Namun, harga yang berlaku secara wajib hanya untuk petani yang bermitra dengan perusahaan sesuai Permentan. Petani yang tidak bermitra tetap mengikuti harga pasar, yang saat ini berkisar antara Rp2.200 hingga Rp2.500 per kilogram.

Lita menambahkan, stabilitas harga menjadi faktor penting agar petani tetap termotivasi mengembangkan kelapa sawit. Sistem kemitraan yang diatur pemerintah memberikan kepastian harga dan dukungan teknis.
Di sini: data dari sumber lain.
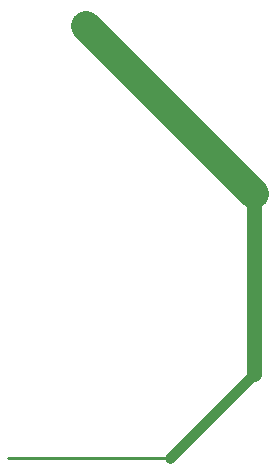
<source format=gtl>
G04 CAMtasticDXP RS274-X Output*
G04 Serial Number: 0000-00-00000*
G04 File Name:C:\Fixe\Electronique\CIRCUITS\Protel\Test\Project Outputs for PCB Project1\pcb1.gtl *
%FSDAX23Y23*%
%MOIN*%
%SFA1B1*%

%IPPOS*%
%ADD10C,0.100000*%
%ADD11C,0.050000*%
%ADD12C,0.035000*%
%ADD13C,0.010000*%
%LNpcb1-1*%
%LPD*%
G54D10*
X01380Y02600D02*
X01940Y02040D01*
G54D11*
X01940Y01440D02*
Y02040D01*
G54D12*
X01660Y01160D02*
X01940Y01440D01*
G54D13*
X01120Y01160D02*
X01660D01*
M02*
</source>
Selain itu, pemkab terus mendorong kemitraan petani dengan perusahaan agar syarat legalitas lahan dan penggunaan bibit bersertifikasi terpenuhi. Langkah ini juga memastikan hasil panen berkualitas dan mampu bersaing di pasar.

“Stabilitas harga sawit sangat penting agar petani tidak goyah dalam mengembangkan usaha mereka.”

Lita menegaskan bahwa pemerintah daerah berharap sistem ini akan terus mendukung pertumbuhan sektor perkebunan sawit di Berau.